Moonglow (PG18/PB29/PR177)
Cascade Green (PBr7/PB15)

Amazonite Genuine

Opera Pink (PR122)

Rose of Ultramarine (PB29/PV19)

Quinacridone Burnt Orange (PO48)

Quinacridone Fuschia (PR202)

Transparent Pyrrol Orange (PO71)

These are examples of what is available, some mirroring what is on offer from other leading makes like Winsor & Newton, some exclusive to Daniel Smith. The paints are offered in 15ml tubes, W & N 14ml, plus 37ml in a limited number of sizes, in six series, although there is only one paint in series 6 Rose Madder Genuine at a stunning £20.70p!

In those offered by Ken Bromley there are 68 standard colours in series 1  plus  another 48 Duochrome, Interference, Pearlescent and Iridescent, all priced at £8.30p. Series 2  59 colours at £9.90p, while Series 3, mainly Cadmiums and Cobalts, has 15 priced at £11.69p. Series 4 has only 8, all Primateks at £13.48p. Last but one Series 5 has 3, Lapis Lazuli Genuine, Smalt Genuine and SB Turquoise Genuine all £18.02p - I make this 202. Prices are higher than most other makes.

Two or three of the members of my Avon Valley Art Group have bought some of these paints and I asked Yvonne and Jan for an opinion. Jan has yet to reply fully but I know is very impressed with the colours she has. 

 Yvonne said: "I like the fact they remain beautifully moist and flow really easily across the paper.

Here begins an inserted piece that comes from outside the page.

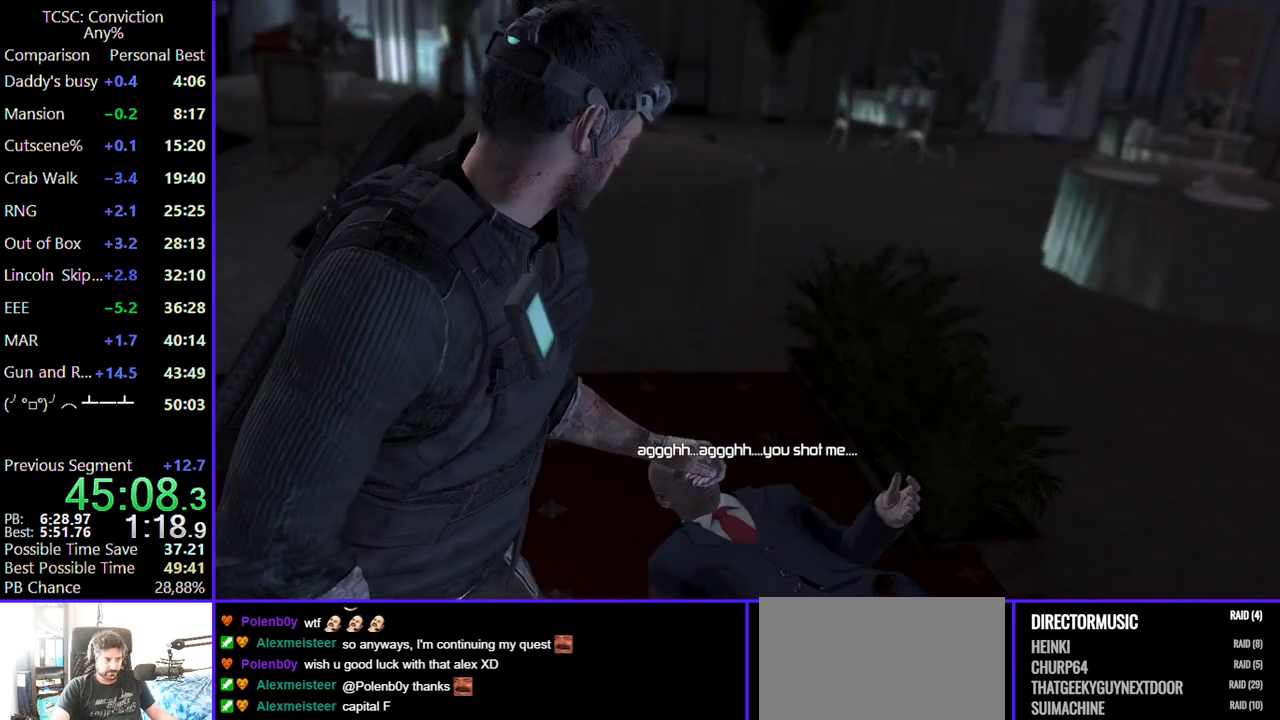
{"keys": ["d", "s"], "mouse": [], "events": []}
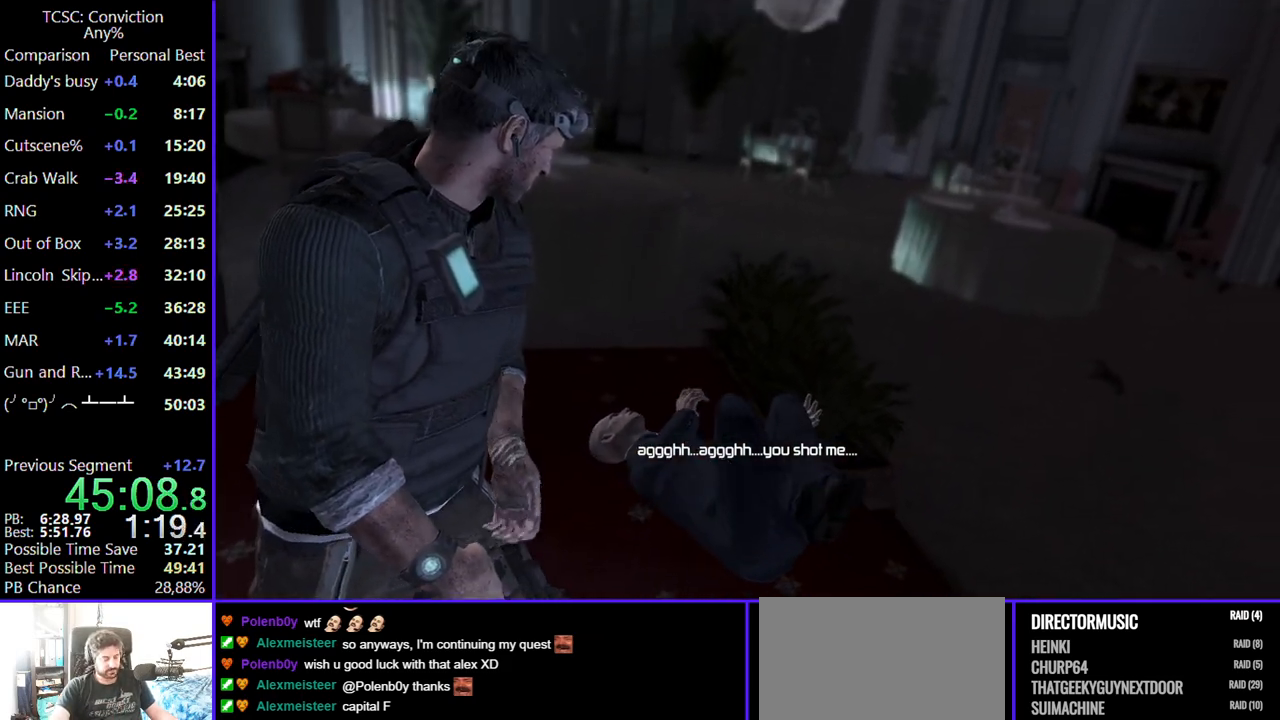
{"keys": ["d"], "mouse": [], "events": [[417, "s", "up"]]}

The colours are stunning and there are a fantastic variety. I like the test Try-it cards, essential when spending so much money. They are expensive but not compared to the advantages. I have Hookers Green, Apatite Green, Moonglow, Pyrrol Red, Quinacridone Magenta, Opera Pink, Paynes Grey, Alazarin Crimson and Rose of Ultramarine. The only one not much used at present is Hookers Green where I don't see much difference from the one already in my box. I do find the wealth of colours a bit overwhelming and, as they are so expensive, am afraid of making a mistake when buying. I also wish they used the old original names for some of the pigments as I get confused with what to buy to replace the tried and tested standard colours. Maybe I didn't look carefully enough and they do use these names." (Check pigment numbers! PW)

In the UK Daniel Smith are distributed by ,where you will find a list of UK suppliers. At the moment they are few with Jacksons, Bromley, the SAA plus a small number of mainly retailers. In Europe only one supplier is shown.

I have more to say about Daniel Smith and will post  Pt 2 shortly. This will contain more swatches including the 238 Dot card which comprises four sheets.


Mick Carney said...

I sense a book emerging from all this research. Fascinating, Peter.

Ray Maclachlan said...

You are spot on Mick, there is so much information that it would be a shame not to go further. Well done Peter, a great review.

Peter Ward said...

Thanks Mick but my book writing days are over - I think.
Thanks Ray more to come.

Rui said...

Hi Peter,

Once again thank you for taking the trouble of going through art materials testing and commenting. You do make people's lives so much easier.

Just a couple of comments about DS watercolours:

1. They are the brand with the widest availability of paints made with quinacridone pigments. I think they have around one and half dozen paints made with quinacridone pigments. I have been a fan of quinacridone for many years with the quin gold being a standard colour in my palette.

2. Their Lunar colours are out of this world on their own or in mixtures. In my opinion it is worth one's while to invest in the Lunar Black (and probably also Lunar Blue) although they have other paints which produce the same sort of effects.

Looking forward to your next article on DS paints as well as your usual analysis of the various paints.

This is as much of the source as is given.